**JOB:**
Arrange all of the material below as a Markdown table with two columns, Row and Line. Give each line its own numbered row and leave out blank lines.

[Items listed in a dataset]
========================================

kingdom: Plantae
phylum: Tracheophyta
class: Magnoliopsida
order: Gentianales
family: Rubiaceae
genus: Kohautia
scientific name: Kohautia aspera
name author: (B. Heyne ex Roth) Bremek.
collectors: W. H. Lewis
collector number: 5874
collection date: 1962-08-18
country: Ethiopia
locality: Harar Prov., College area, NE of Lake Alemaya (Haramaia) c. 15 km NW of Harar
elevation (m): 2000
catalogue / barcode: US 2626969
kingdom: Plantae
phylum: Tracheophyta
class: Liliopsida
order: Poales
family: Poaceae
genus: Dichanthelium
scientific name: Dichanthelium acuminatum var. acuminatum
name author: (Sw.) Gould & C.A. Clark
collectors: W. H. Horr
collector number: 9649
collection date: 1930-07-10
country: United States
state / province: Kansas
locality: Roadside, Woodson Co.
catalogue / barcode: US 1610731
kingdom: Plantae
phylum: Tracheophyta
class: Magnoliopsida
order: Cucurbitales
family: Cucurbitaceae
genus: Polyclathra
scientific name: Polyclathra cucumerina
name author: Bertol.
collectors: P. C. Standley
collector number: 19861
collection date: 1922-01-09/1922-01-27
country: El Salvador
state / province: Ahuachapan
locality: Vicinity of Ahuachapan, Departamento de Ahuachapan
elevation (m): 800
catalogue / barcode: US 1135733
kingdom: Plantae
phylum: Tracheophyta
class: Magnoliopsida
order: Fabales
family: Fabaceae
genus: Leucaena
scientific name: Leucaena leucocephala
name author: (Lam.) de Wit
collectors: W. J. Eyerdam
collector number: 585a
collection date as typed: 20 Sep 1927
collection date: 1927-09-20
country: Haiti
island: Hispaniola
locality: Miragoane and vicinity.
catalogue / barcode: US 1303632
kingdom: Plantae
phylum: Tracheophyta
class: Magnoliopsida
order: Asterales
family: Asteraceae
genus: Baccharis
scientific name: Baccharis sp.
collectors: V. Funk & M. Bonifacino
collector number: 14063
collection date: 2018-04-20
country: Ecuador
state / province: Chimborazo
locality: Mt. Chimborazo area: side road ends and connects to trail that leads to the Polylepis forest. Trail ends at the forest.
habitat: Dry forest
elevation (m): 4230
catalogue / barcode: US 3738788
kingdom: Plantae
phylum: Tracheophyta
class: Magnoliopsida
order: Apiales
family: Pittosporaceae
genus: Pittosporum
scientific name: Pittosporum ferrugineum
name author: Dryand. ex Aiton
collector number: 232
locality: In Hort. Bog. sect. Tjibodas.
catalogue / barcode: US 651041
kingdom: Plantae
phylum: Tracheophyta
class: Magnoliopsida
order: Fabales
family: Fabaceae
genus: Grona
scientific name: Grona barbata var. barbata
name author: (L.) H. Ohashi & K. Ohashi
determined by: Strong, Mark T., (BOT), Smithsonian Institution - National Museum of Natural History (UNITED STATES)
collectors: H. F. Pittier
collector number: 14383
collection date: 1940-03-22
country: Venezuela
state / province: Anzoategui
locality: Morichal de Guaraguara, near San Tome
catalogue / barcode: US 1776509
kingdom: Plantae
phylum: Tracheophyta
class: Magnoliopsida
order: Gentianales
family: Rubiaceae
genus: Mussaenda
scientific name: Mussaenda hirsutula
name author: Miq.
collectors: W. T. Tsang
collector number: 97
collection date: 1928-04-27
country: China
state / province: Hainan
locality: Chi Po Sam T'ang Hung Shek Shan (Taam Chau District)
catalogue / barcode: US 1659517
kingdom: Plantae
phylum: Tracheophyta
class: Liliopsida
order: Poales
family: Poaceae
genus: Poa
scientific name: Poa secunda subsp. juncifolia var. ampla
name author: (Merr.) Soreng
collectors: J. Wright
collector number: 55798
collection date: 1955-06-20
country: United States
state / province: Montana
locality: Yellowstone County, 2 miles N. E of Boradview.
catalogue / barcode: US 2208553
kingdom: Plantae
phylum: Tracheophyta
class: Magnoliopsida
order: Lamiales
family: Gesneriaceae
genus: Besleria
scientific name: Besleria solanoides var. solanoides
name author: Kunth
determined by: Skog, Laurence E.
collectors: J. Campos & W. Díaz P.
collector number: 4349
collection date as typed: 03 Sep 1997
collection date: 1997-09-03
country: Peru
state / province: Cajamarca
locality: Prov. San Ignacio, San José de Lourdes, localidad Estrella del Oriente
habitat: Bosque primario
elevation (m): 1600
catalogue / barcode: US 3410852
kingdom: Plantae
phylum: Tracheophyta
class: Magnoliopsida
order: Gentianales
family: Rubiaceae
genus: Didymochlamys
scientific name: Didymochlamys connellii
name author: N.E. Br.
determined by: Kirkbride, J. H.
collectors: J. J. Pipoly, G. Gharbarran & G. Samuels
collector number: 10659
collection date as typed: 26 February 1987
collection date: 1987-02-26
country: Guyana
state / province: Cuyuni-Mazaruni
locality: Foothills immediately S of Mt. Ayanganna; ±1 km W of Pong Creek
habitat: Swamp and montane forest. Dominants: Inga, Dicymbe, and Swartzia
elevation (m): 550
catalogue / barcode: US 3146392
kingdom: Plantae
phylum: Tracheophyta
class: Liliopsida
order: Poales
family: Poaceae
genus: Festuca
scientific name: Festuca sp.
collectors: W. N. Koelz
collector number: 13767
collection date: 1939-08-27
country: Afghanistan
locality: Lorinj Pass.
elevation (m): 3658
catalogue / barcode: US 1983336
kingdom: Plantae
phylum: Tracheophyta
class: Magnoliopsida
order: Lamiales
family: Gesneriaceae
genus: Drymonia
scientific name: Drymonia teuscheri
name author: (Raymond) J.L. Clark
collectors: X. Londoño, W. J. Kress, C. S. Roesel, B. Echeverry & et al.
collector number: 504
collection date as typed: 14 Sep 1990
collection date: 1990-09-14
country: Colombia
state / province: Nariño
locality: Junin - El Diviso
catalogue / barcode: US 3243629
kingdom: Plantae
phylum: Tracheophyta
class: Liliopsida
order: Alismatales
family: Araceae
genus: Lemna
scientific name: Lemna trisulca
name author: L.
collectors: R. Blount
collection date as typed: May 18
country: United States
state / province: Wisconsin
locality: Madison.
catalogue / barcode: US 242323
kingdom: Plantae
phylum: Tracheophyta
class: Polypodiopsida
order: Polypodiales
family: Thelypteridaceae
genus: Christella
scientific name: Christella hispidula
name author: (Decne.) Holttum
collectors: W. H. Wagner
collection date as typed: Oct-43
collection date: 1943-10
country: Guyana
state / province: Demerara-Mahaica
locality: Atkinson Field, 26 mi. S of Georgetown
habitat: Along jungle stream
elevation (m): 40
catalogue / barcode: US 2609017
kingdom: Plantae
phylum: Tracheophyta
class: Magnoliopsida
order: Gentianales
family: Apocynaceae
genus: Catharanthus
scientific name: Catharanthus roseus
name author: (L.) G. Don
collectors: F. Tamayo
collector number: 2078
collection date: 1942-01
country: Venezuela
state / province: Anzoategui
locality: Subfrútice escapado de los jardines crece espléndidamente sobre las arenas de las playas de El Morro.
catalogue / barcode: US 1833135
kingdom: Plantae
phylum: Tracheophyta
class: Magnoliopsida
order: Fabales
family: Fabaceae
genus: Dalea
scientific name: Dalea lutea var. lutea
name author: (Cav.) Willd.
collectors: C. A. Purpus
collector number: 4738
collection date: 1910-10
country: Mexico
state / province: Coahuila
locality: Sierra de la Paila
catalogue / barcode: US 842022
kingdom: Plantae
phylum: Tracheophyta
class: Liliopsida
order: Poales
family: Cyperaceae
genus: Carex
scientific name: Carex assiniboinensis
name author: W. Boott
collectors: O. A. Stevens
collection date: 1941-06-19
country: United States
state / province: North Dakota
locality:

========================================

**COMPLETE RESPONSE:**
| Row | Line |
|---|---|
| 1 | kingdom: Plantae |
| 2 | phylum: Tracheophyta |
| 3 | class: Magnoliopsida |
| 4 | order: Gentianales |
| 5 | family: Rubiaceae |
| 6 | genus: Kohautia |
| 7 | scientific name: Kohautia aspera |
| 8 | name author: (B. Heyne ex Roth) Bremek. |
| 9 | collectors: W. H. Lewis |
| 10 | collector number: 5874 |
| 11 | collection date: 1962-08-18 |
| 12 | country: Ethiopia |
| 13 | locality: Harar Prov., College area, NE of Lake Alemaya (Haramaia) c. 15 km NW of Harar |
| 14 | elevation (m): 2000 |
| 15 | catalogue / barcode: US 2626969 |
| 16 | kingdom: Plantae |
| 17 | phylum: Tracheophyta |
| 18 | class: Liliopsida |
| 19 | order: Poales |
| 20 | family: Poaceae |
| 21 | genus: Dichanthelium |
| 22 | scientific name: Dichanthelium acuminatum var. acuminatum |
| 23 | name author: (Sw.) Gould & C.A. Clark |
| 24 | collectors: W. H. Horr |
| 25 | collector number: 9649 |
| 26 | collection date: 1930-07-10 |
| 27 | country: United States |
| 28 | state / province: Kansas |
| 29 | locality: Roadside, Woodson Co. |
| 30 | catalogue / barcode: US 1610731 |
| 31 | kingdom: Plantae |
| 32 | phylum: Tracheophyta |
| 33 | class: Magnoliopsida |
| 34 | order: Cucurbitales |
| 35 | family: Cucurbitaceae |
| 36 | genus: Polyclathra |
| 37 | scientific name: Polyclathra cucumerina |
| 38 | name author: Bertol. |
| 39 | collectors: P. C. Standley |
| 40 | collector number: 19861 |
| 41 | collection date: 1922-01-09/1922-01-27 |
| 42 | country: El Salvador |
| 43 | state / province: Ahuachapan |
| 44 | locality: Vicinity of Ahuachapan, Departamento de Ahuachapan |
| 45 | elevation (m): 800 |
| 46 | catalogue / barcode: US 1135733 |
| 47 | kingdom: Plantae |
| 48 | phylum: Tracheophyta |
| 49 | class: Magnoliopsida |
| 50 | order: Fabales |
| 51 | family: Fabaceae |
| 52 | genus: Leucaena |
| 53 | scientific name: Leucaena leucocephala |
| 54 | name author: (Lam.) de Wit |
| 55 | collectors: W. J. Eyerdam |
| 56 | collector number: 585a |
| 57 | collection date as typed: 20 Sep 1927 |
| 58 | collection date: 1927-09-20 |
| 59 | country: Haiti |
| 60 | island: Hispaniola |
| 61 | locality: Miragoane and vicinity. |
| 62 | catalogue / barcode: US 1303632 |
| 63 | kingdom: Plantae |
| 64 | phylum: Tracheophyta |
| 65 | class: Magnoliopsida |
| 66 | order: Asterales |
| 67 | family: Asteraceae |
| 68 | genus: Baccharis |
| 69 | scientific name: Baccharis sp. |
| 70 | collectors: V. Funk & M. Bonifacino |
| 71 | collector number: 14063 |
| 72 | collection date: 2018-04-20 |
| 73 | country: Ecuador |
| 74 | state / province: Chimborazo |
| 75 | locality: Mt. Chimborazo area: side road ends and connects to trail that leads to the Polylepis forest. Trail ends at the forest. |
| 76 | habitat: Dry forest |
| 77 | elevation (m): 4230 |
| 78 | catalogue / barcode: US 3738788 |
| 79 | kingdom: Plantae |
| 80 | phylum: Tracheophyta |
| 81 | class: Magnoliopsida |
| 82 | order: Apiales |
| 83 | family: Pittosporaceae |
| 84 | genus: Pittosporum |
| 85 | scientific name: Pittosporum ferrugineum |
| 86 | name author: Dryand. ex Aiton |
| 87 | collector number: 232 |
| 88 | locality: In Hort. Bog. sect. Tjibodas. |
| 89 | catalogue / barcode: US 651041 |
| 90 | kingdom: Plantae |
| 91 | phylum: Tracheophyta |
| 92 | class: Magnoliopsida |
| 93 | order: Fabales |
| 94 | family: Fabaceae |
| 95 | genus: Grona |
| 96 | scientific name: Grona barbata var. barbata |
| 97 | name author: (L.) H. Ohashi & K. Ohashi |
| 98 | determined by: Strong, Mark T., (BOT), Smithsonian Institution - National Museum of Natural History (UNITED STATES) |
| 99 | collectors: H. F. Pittier |
| 100 | collector number: 14383 |
| 101 | collection date: 1940-03-22 |
| 102 | country: Venezuela |
| 103 | state / province: Anzoategui |
| 104 | locality: Morichal de Guaraguara, near San Tome |
| 105 | catalogue / barcode: US 1776509 |
| 106 | kingdom: Plantae |
| 107 | phylum: Tracheophyta |
| 108 | class: Magnoliopsida |
| 109 | order: Gentianales |
| 110 | family: Rubiaceae |
| 111 | genus: Mussaenda |
| 112 | scientific name: Mussaenda hirsutula |
| 113 | name author: Miq. |
| 114 | collectors: W. T. Tsang |
| 115 | collector number: 97 |
| 116 | collection date: 1928-04-27 |
| 117 | country: China |
| 118 | state / province: Hainan |
| 119 | locality: Chi Po Sam T'ang Hung Shek Shan (Taam Chau District) |
| 120 | catalogue / barcode: US 1659517 |
| 121 | kingdom: Plantae |
| 122 | phylum: Tracheophyta |
| 123 | class: Liliopsida |
| 124 | order: Poales |
| 125 | family: Poaceae |
| 126 | genus: Poa |
| 127 | scientific name: Poa secunda subsp. juncifolia var. ampla |
| 128 | name author: (Merr.) Soreng |
| 129 | collectors: J. Wright |
| 130 | collector number: 55798 |
| 131 | collection date: 1955-06-20 |
| 132 | country: United States |
| 133 | state / province: Montana |
| 134 | locality: Yellowstone County, 2 miles N. E of Boradview. |
| 135 | catalogue / barcode: US 2208553 |
| 136 | kingdom: Plantae |
| 137 | phylum: Tracheophyta |
| 138 | class: Magnoliopsida |
| 139 | order: Lamiales |
| 140 | family: Gesneriaceae |
| 141 | genus: Besleria |
| 142 | scientific name: Besleria solanoides var. solanoides |
| 143 | name author: Kunth |
| 144 | determined by: Skog, Laurence E. |
| 145 | collectors: J. Campos & W. Díaz P. |
| 146 | collector number: 4349 |
| 147 | collection date as typed: 03 Sep 1997 |
| 148 | collection date: 1997-09-03 |
| 149 | country: Peru |
| 150 | state / province: Cajamarca |
| 151 | locality: Prov. San Ignacio, San José de Lourdes, localidad Estrella del Oriente |
| 152 | habitat: Bosque primario |
| 153 | elevation (m): 1600 |
| 154 | catalogue / barcode: US 3410852 |
| 155 | kingdom: Plantae |
| 156 | phylum: Tracheophyta |
| 157 | class: Magnoliopsida |
| 158 | order: Gentianales |
| 159 | family: Rubiaceae |
| 160 | genus: Didymochlamys |
| 161 | scientific name: Didymochlamys connellii |
| 162 | name author: N.E. Br. |
| 163 | determined by: Kirkbride, J. H. |
| 164 | collectors: J. J. Pipoly, G. Gharbarran & G. Samuels |
| 165 | collector number: 10659 |
| 166 | collection date as typed: 26 February 1987 |
| 167 | collection date: 1987-02-26 |
| 168 | country: Guyana |
| 169 | state / province: Cuyuni-Mazaruni |
| 170 | locality: Foothills immediately S of Mt. Ayanganna; ±1 km W of Pong Creek |
| 171 | habitat: Swamp and montane forest. Dominants: Inga, Dicymbe, and Swartzia |
| 172 | elevation (m): 550 |
| 173 | catalogue / barcode: US 3146392 |
| 174 | kingdom: Plantae |
| 175 | phylum: Tracheophyta |
| 176 | class: Liliopsida |
| 177 | order: Poales |
| 178 | family: Poaceae |
| 179 | genus: Festuca |
| 180 | scientific name: Festuca sp. |
| 181 | collectors: W. N. Koelz |
| 182 | collector number: 13767 |
| 183 | collection date: 1939-08-27 |
| 184 | country: Afghanistan |
| 185 | locality: Lorinj Pass. |
| 186 | elevation (m): 3658 |
| 187 | catalogue / barcode: US 1983336 |
| 188 | kingdom: Plantae |
| 189 | phylum: Tracheophyta |
| 190 | class: Magnoliopsida |
| 191 | order: Lamiales |
| 192 | family: Gesneriaceae |
| 193 | genus: Drymonia |
| 194 | scientific name: Drymonia teuscheri |
| 195 | name author: (Raymond) J.L. Clark |
| 196 | collectors: X. Londoño, W. J. Kress, C. S. Roesel, B. Echeverry & et al. |
| 197 | collector number: 504 |
| 198 | collection date as typed: 14 Sep 1990 |
| 199 | collection date: 1990-09-14 |
| 200 | country: Colombia |
| 201 | state / province: Nariño |
| 202 | locality: Junin - El Diviso |
| 203 | catalogue / barcode: US 3243629 |
| 204 | kingdom: Plantae |
| 205 | phylum: Tracheophyta |
| 206 | class: Liliopsida |
| 207 | order: Alismatales |
| 208 | family: Araceae |
| 209 | genus: Lemna |
| 210 | scientific name: Lemna trisulca |
| 211 | name author: L. |
| 212 | collectors: R. Blount |
| 213 | collection date as typed: May 18 |
| 214 | country: United States |
| 215 | state / province: Wisconsin |
| 216 | locality: Madison. |
| 217 | catalogue / barcode: US 242323 |
| 218 | kingdom: Plantae |
| 219 | phylum: Tracheophyta |
| 220 | class: Polypodiopsida |
| 221 | order: Polypodiales |
| 222 | family: Thelypteridaceae |
| 223 | genus: Christella |
| 224 | scientific name: Christella hispidula |
| 225 | name author: (Decne.) Holttum |
| 226 | collectors: W. H. Wagner |
| 227 | collection date as typed: Oct-43 |
| 228 | collection date: 1943-10 |
| 229 | country: Guyana |
| 230 | state / province: Demerara-Mahaica |
| 231 | locality: Atkinson Field, 26 mi. S of Georgetown |
| 232 | habitat: Along jungle stream |
| 233 | elevation (m): 40 |
| 234 | catalogue / barcode: US 2609017 |
| 235 | kingdom: Plantae |
| 236 | phylum: Tracheophyta |
| 237 | class: Magnoliopsida |
| 238 | order: Gentianales |
| 239 | family: Apocynaceae |
| 240 | genus: Catharanthus |
| 241 | scientific name: Catharanthus roseus |
| 242 | name author: (L.) G. Don |
| 243 | collectors: F. Tamayo |
| 244 | collector number: 2078 |
| 245 | collection date: 1942-01 |
| 246 | country: Venezuela |
| 247 | state / province: Anzoategui |
| 248 | locality: Subfrútice escapado de los jardines crece espléndidamente sobre las arenas de las playas de El Morro. |
| 249 | catalogue / barcode: US 1833135 |
| 250 | kingdom: Plantae |
| 251 | phylum: Tracheophyta |
| 252 | class: Magnoliopsida |
| 253 | order: Fabales |
| 254 | family: Fabaceae |
| 255 | genus: Dalea |
| 256 | scientific name: Dalea lutea var. lutea |
| 257 | name author: (Cav.) Willd. |
| 258 | collectors: C. A. Purpus |
| 259 | collector number: 4738 |
| 260 | collection date: 1910-10 |
| 261 | country: Mexico |
| 262 | state / province: Coahuila |
| 263 | locality: Sierra de la Paila |
| 264 | catalogue / barcode: US 842022 |
| 265 | kingdom: Plantae |
| 266 | phylum: Tracheophyta |
| 267 | class: Liliopsida |
| 268 | order: Poales |
| 269 | family: Cyperaceae |
| 270 | genus: Carex |
| 271 | scientific name: Carex assiniboinensis |
| 272 | name author: W. Boott |
| 273 | collectors: O. A. Stevens |
| 274 | collection date: 1941-06-19 |
| 275 | country: United States |
| 276 | state / province: North Dakota |
| 277 | locality: |